(Stored items)
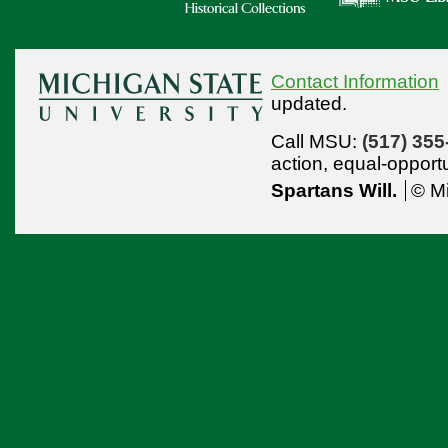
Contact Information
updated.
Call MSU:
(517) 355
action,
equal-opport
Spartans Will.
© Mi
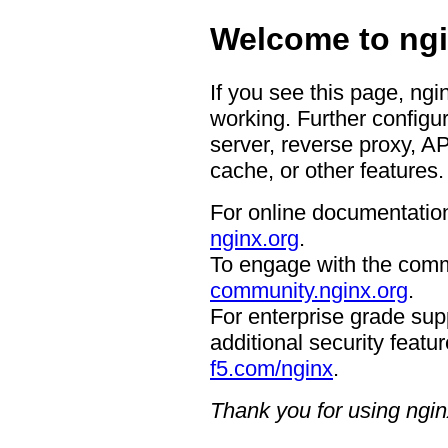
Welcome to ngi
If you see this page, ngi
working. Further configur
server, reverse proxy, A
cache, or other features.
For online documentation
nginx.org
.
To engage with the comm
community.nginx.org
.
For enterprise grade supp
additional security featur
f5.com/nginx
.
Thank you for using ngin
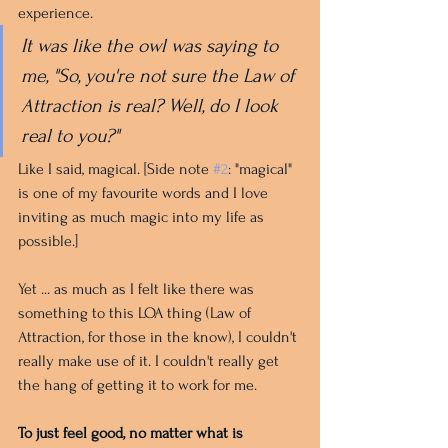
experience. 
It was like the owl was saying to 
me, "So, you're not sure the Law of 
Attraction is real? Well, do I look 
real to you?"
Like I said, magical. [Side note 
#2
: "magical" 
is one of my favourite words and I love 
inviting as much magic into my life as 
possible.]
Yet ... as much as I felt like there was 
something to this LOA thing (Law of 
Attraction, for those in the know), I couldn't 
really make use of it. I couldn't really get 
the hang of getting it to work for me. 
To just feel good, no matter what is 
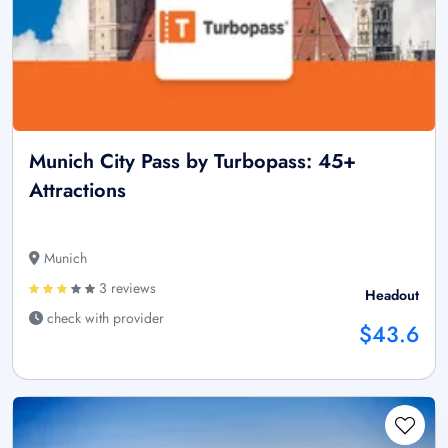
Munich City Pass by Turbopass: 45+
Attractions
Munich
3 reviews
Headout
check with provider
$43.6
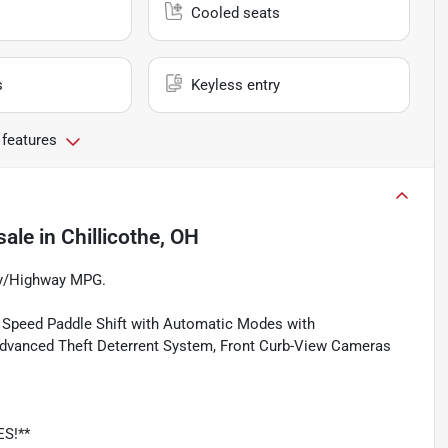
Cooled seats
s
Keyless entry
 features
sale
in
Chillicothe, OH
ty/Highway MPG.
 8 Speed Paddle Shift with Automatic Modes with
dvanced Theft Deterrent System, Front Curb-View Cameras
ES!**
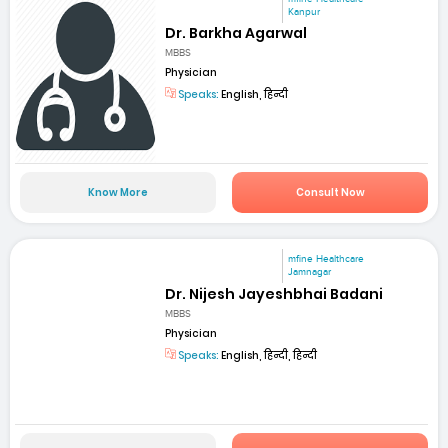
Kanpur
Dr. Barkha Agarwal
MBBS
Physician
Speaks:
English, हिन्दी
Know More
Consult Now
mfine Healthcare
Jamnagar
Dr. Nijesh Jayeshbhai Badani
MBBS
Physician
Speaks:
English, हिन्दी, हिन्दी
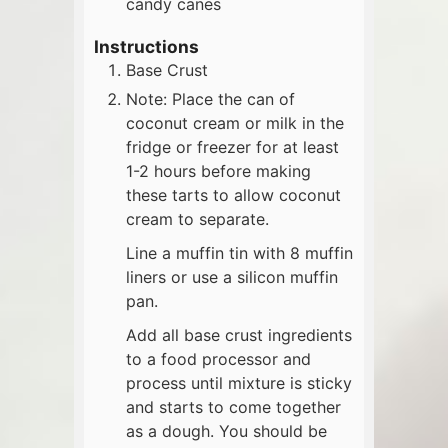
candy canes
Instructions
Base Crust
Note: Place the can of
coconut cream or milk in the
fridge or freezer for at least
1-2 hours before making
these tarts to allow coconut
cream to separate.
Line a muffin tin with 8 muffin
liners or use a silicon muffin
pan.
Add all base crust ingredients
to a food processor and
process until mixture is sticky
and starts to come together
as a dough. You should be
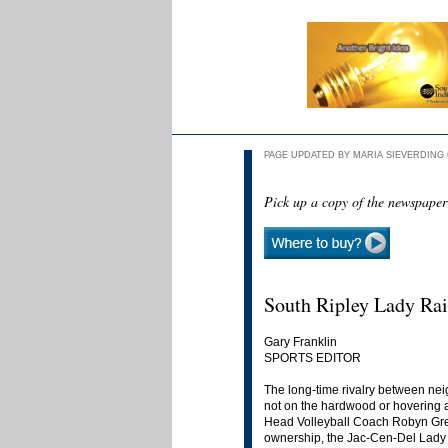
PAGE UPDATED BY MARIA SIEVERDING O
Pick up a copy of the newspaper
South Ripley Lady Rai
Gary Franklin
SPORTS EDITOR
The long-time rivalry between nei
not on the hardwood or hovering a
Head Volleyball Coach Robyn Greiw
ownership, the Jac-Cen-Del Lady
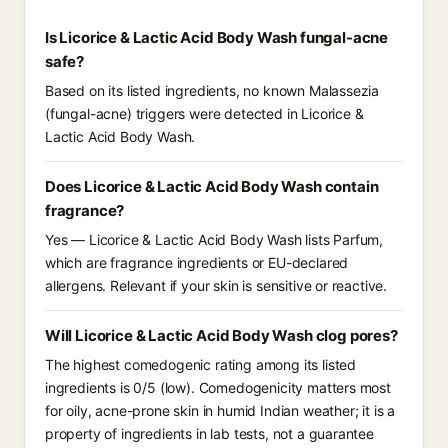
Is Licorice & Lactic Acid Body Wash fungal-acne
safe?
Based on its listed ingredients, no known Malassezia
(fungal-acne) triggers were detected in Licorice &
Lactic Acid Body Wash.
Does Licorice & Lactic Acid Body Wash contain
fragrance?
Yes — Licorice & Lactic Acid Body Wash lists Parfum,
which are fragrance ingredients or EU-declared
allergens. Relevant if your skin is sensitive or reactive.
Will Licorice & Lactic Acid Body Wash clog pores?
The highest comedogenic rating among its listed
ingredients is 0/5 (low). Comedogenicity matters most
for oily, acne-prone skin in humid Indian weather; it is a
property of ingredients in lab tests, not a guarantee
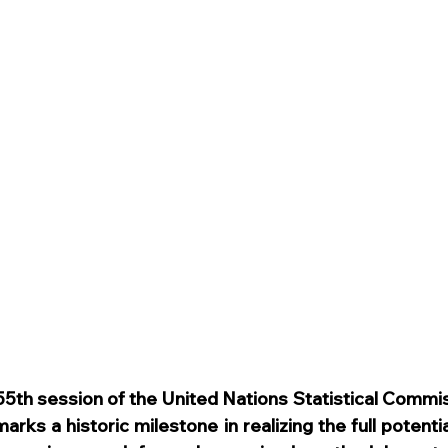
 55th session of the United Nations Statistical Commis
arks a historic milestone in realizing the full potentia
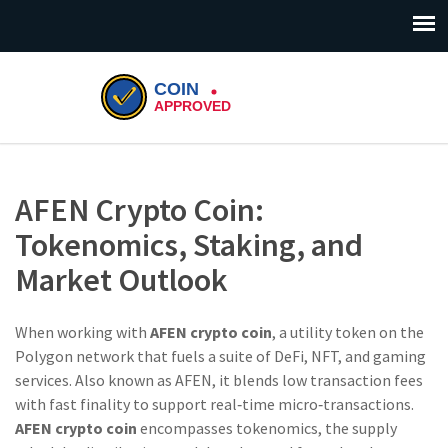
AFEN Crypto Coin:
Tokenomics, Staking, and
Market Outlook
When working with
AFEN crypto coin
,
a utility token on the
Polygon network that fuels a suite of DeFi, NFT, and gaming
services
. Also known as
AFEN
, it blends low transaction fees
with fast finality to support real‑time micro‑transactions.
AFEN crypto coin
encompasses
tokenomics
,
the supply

...

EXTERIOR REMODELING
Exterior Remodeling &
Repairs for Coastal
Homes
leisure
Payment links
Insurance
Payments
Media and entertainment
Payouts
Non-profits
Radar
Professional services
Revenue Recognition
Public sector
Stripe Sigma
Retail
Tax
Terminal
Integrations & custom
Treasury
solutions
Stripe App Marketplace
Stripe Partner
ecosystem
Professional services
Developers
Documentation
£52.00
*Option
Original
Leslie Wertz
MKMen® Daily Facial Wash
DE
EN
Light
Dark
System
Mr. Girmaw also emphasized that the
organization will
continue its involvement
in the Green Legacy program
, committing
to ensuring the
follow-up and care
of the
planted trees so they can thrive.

The problem – Above are records; repeat only the lines from the line with "8 Speed Paddle" through the line with "(fungal-acne) triggers were", and leave pictures out.

Answer section –
 8 Speed Paddle Shift with Automatic Modes with
dvanced Theft Deterrent System, Front Curb-View Cameras
ES!**
Kanpur
Dr. Barkha Agarwal
MBBS
Physician
Speaks:
English, हिन्दी
Know More
Consult Now
mfine Healthcare
Jamnagar
Dr. Nijesh Jayeshbhai Badani
MBBS
Physician
Speaks:
English, हिन्दी, हिन्दी
candy canes
Instructions
Base Crust
Note: Place the can of
coconut cream or milk in the
fridge or freezer for at least
1-2 hours before making
these tarts to allow coconut
cream to separate.
Line a muffin tin with 8 muffin
liners or use a silicon muffin
pan.
Add all base crust ingredients
to a food processor and
process until mixture is sticky
and starts to come together
as a dough. You should be
PAGE UPDATED BY MARIA SIEVERDING O
Pick up a copy of the newspaper
South Ripley Lady Rai
Gary Franklin
SPORTS EDITOR
The long-time rivalry between nei
not on the hardwood or hovering a
Head Volleyball Coach Robyn Greiw
ownership, the Jac-Cen-Del Lady
Is Licorice & Lactic Acid Body Wash fungal-acne
safe?
Based on its listed ingredients, no known Malassezia
(fungal-acne) triggers were detected in Licorice &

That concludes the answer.